Google now requires new Gmail accounts to verify via an outbound SMS sent from your phone, blocking virtual number services like SMSpool.
Key Takeaways
Registration flow now uses a QR code that opens an SMS URI on your phone, requiring you to send a text to Google rather than receive one.
This breaks SMS verification pool services (SMSpool, Twilio-backed alternatives) used by privacy-focused users and automated account creation pipelines.
Buying pre-made Google accounts from secondary markets is the current workaround, but carries unknown history and account trust risks.
Google frames the change as anti-phishing/anti-abuse, since outbound SMS is harder to spoof than inbound OTP.
Hacker News Comment Review
Verification of the flow is inconsistent: one commenter completed registration with the standard OTP flow and no QR code, suggesting rollout may be regional or account-type-specific.

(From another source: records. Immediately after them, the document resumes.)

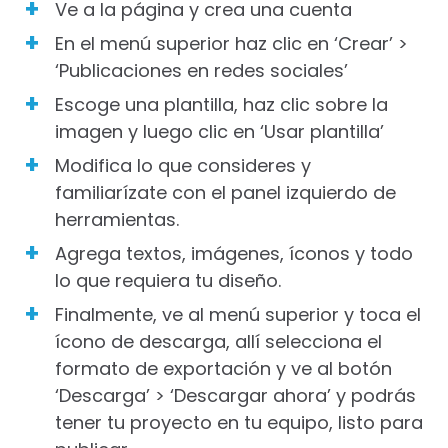
Ve a la página y crea una cuenta
En el menú superior haz clic en ‘Crear’ >
‘Publicaciones en redes sociales’
Escoge una plantilla, haz clic sobre la
imagen y luego clic en ‘Usar plantilla’
Modifica lo que consideres y
familiarízate con el panel izquierdo de
herramientas.
Agrega textos, imágenes, íconos y todo
lo que requiera tu diseño.
Finalmente, ve al menú superior y toca el
ícono de descarga, allí selecciona el
formato de exportación y ve al botón
‘Descarga’ > ‘Descargar ahora’ y podrás
tener tu proyecto en tu equipo, listo para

The SMS URI mechanism (sms:?number) does not auto-send; it prefills a message in your SMS app. Users on non-standard apps (e.g. Fossify) had to manually copy the number and body and send it themselves.
Commenters treating this as a forcing function to migrate away from Gmail cite existing lockout risks for businesses as a compounding reason, not just the new registration friction.
Notable Comments
@opengrass: Confirmed the SMS URI prefill behavior and noted it silently fails on some Android SMS clients, requiring manual extraction.
@arjie: Successfully registered a new Gmail account with the legacy OTP flow as recently as this thread, suggesting incomplete global rollout.